Gwen thought about that for a second. ‘Bloody hell, I didn’t, did I?’ she said, with genuine surprise. ‘Sorry. Must be the guilt.’
‘Yeah, what was that about guilt?’ he asked, pulling on the shirt as he followed her into the lounge.
‘I haven’t even been here a week, and your flat was beginning to look like someone had conducted controlled explosions of your books, clothes and crockery.’
James buttoned his shirt and glanced around. ‘Blimey,’ he said. ‘It looks like-’
‘What?’
‘It looks like… like the maid’s been in.’
She grinned, cheeky. ‘Like that, would we? Me in a little French maid’s outfit and a feather duster?’
‘You didn’t have to tidy, or iron me a shirt.’
‘I was feeling guilty,’ she replied, picking up her phone and carkeys. ‘Six days I’ve been staying here-’
‘Living. I thought it was living?’
‘Whatever it is I’m doing here, I’ve been doing it for six days, and it was starting to show. I never thought of myself as a slob, but your place was always so neat and tidy.’
‘What are you saying? That I’m compulsive?’
‘No. I’m saying I was a bit too free and easy with your home. I got up this morning and just noticed. Wine glasses on there. Plates stacked under there. Eighteen — eighteen! — mugs on that shelf. CDs everywhere. All the Andy disks out of the box, and it was Saturday we were watching those. And I won’t tell you what I found behind the sofa.’

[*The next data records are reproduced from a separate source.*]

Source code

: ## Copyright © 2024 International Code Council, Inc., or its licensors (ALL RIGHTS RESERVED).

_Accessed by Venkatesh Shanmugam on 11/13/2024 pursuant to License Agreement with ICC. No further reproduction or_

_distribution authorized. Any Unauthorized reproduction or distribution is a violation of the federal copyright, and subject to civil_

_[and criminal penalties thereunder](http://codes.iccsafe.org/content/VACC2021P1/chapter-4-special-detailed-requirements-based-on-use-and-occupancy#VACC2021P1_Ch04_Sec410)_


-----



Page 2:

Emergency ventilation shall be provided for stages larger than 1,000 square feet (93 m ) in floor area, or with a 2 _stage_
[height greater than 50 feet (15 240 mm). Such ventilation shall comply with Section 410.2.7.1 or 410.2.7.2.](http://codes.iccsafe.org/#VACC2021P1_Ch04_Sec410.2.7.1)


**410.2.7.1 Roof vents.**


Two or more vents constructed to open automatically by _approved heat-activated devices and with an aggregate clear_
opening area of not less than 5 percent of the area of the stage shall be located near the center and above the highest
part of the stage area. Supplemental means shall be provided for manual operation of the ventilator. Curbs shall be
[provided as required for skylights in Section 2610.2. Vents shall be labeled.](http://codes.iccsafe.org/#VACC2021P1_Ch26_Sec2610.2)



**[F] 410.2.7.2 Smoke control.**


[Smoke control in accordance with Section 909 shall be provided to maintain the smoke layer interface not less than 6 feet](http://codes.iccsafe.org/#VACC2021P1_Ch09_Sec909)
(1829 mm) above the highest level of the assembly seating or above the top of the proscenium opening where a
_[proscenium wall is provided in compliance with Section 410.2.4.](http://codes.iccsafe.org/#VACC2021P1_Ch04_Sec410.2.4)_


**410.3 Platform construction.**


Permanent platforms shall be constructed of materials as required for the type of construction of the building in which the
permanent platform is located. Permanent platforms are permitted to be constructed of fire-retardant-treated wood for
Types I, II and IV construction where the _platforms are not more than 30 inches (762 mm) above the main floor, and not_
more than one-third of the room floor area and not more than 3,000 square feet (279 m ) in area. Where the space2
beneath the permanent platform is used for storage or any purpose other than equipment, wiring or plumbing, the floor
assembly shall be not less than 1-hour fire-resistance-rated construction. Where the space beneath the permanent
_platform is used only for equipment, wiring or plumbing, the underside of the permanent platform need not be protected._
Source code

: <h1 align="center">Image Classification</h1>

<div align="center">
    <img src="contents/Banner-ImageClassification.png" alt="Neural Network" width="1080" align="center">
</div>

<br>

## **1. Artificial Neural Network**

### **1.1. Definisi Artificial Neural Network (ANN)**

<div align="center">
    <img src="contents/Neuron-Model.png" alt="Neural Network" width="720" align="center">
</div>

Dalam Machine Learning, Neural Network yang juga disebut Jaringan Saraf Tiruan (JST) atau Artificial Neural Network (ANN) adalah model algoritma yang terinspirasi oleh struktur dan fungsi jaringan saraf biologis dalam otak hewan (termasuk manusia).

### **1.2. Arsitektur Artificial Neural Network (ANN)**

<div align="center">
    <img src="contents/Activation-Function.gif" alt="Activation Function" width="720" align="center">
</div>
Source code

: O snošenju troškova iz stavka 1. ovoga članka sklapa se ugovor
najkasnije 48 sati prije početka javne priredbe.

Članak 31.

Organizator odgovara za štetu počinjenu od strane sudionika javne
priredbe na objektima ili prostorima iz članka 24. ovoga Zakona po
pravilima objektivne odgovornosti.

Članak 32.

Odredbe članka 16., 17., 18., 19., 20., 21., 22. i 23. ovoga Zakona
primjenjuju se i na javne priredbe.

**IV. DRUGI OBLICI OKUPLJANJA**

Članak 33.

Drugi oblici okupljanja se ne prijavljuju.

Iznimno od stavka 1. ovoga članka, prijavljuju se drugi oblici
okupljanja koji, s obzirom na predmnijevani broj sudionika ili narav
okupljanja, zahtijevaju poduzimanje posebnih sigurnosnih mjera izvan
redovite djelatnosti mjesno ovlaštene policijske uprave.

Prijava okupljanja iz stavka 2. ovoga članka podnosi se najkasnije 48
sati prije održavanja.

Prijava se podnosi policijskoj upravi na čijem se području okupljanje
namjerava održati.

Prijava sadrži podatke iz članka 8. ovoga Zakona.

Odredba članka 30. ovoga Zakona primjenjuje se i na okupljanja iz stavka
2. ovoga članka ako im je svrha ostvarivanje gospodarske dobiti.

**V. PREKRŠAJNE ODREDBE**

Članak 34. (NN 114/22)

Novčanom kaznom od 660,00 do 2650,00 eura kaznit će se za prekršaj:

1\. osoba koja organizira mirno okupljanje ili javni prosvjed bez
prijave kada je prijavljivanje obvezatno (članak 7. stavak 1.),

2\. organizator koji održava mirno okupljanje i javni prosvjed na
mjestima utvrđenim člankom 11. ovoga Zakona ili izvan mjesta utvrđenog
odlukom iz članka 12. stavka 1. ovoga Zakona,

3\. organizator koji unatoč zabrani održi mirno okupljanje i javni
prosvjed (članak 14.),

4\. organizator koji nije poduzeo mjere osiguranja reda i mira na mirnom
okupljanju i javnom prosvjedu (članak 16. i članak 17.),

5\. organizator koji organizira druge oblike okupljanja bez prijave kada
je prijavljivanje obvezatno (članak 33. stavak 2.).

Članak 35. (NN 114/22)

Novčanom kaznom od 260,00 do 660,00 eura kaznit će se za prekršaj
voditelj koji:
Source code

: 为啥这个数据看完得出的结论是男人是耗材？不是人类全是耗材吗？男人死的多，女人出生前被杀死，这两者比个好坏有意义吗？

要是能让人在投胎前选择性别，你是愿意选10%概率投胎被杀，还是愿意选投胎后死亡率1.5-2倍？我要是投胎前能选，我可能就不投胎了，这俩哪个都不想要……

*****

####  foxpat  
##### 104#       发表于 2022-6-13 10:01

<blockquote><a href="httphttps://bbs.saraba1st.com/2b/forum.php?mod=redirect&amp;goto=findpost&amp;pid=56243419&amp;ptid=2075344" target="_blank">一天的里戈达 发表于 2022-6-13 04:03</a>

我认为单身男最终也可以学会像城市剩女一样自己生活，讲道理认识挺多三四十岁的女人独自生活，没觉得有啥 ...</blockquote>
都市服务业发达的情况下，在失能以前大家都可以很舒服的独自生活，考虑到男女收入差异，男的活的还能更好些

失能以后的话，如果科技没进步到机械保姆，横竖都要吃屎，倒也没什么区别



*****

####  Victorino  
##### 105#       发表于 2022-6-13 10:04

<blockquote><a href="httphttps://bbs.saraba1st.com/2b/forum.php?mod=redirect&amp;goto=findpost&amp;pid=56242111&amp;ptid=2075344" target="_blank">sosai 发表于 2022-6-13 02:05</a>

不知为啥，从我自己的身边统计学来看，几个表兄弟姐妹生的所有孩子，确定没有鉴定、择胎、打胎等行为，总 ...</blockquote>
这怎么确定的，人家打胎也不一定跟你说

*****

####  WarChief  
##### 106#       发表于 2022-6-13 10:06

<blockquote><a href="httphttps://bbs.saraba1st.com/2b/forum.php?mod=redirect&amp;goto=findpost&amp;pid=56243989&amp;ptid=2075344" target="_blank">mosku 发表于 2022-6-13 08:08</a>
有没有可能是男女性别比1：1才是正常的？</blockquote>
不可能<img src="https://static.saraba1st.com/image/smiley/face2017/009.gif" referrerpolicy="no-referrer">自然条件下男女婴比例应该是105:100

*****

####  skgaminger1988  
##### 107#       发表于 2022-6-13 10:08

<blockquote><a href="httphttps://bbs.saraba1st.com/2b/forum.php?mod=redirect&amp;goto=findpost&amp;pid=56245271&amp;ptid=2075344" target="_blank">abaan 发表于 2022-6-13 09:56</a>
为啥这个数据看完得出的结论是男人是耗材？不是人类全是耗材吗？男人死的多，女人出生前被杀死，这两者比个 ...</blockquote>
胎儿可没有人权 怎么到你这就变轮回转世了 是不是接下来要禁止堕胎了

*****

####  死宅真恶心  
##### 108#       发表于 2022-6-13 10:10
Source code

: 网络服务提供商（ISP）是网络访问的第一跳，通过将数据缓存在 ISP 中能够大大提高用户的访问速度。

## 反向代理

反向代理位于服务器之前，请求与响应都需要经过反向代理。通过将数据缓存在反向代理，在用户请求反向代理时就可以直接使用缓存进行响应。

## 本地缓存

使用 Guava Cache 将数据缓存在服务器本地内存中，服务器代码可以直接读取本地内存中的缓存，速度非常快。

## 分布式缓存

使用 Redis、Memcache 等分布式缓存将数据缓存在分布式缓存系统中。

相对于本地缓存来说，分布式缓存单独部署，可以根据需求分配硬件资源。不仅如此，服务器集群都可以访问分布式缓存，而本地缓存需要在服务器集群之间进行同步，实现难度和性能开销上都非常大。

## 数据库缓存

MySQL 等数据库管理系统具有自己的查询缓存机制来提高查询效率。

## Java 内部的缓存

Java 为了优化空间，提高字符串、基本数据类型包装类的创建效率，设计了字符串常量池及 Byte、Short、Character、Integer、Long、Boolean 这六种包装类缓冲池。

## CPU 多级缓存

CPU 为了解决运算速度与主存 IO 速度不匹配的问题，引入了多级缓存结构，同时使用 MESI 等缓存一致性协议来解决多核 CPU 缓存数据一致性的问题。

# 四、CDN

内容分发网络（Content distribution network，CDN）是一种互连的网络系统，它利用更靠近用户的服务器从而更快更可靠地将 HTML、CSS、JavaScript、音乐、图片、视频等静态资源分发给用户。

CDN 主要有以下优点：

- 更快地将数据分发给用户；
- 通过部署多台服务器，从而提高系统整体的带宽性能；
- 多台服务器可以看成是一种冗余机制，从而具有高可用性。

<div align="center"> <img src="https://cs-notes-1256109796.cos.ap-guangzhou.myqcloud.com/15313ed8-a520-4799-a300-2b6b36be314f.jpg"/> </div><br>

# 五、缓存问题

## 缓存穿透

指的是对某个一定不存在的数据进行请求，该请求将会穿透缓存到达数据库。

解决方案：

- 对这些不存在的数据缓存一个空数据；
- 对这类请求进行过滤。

‘Tell me what you found behind the sofa.’
‘I won’t.’
‘Was it knickers?’
‘Yes, it was knickers.’
‘Gwen, you didn’t have to straighten the place up.’
She looked at him. ‘I didn’t want you chucking me out because I was a messy bitch.’
‘I’m not going to chuck you out,’ he said.
‘You promise?’
He kissed her instead.
They were on their way downstairs to the car when her phone rang.
‘That’ll be Ianto,’ she said, taking her phone out. ‘Hello? Oh, hello Rhys.’
Gwen looked at James and shrugged helplessly.
He shrugged back.
‘No, I’m off to work right now. Fine, fine, you?’
James opened the front door as gently as he could and picked up some mail. She walked out past him onto the path, still talking. ‘Yesterday? No, no, my phone was busy a lot yesterday. That’s probably why. Sorry. Lot of important calls I had to take.’
James locked the front door and followed her down the tiled path into the street. It was a clean, fresh morning, with a golden tint to the sky.
‘No, OK. Maybe at the end of the week. Or the start of next. See how things go. All right. All right, Rhys. Gotta go. All right. Yes. Bye. Bye now.’
She hung up.
‘Everything all right?’ he asked.
‘Oh, he just wants to meet for a drink. Have a talk about stuff.’
‘You ready for that?’
‘Got to do it, haven’t I?’
They got in the car. ‘Do you think you and I should have a conversation before I have one with Rhys?’ she asked.
‘About what?’ he asked. ‘Why?’
‘About… us.’ Gwen looked at him. ‘Splitting up with Rhys is a big decision to take. For me. For Rhys too. I’d hate to make a decision like that without consulting you.’
‘OK,’ he said.
‘Moving on,’ said Jack, sifting through the papers in front of him. ‘The lights seen over Roath?’
‘Bartok,’ said Owen.
‘Really?’
‘Kids playing with a box of fireworks.’
‘OK. The reports of vibrations and “odd, persistent humming noises” in St Fagans? I’m hoping that’s not going to turn out to be another one of those harmonic tesseract thingies.’
‘Nope,’ smiled Owen. ‘Bartok. It was traced to a gang of road-menders using a poorly positioned generator. Natural acoustics did the rest.’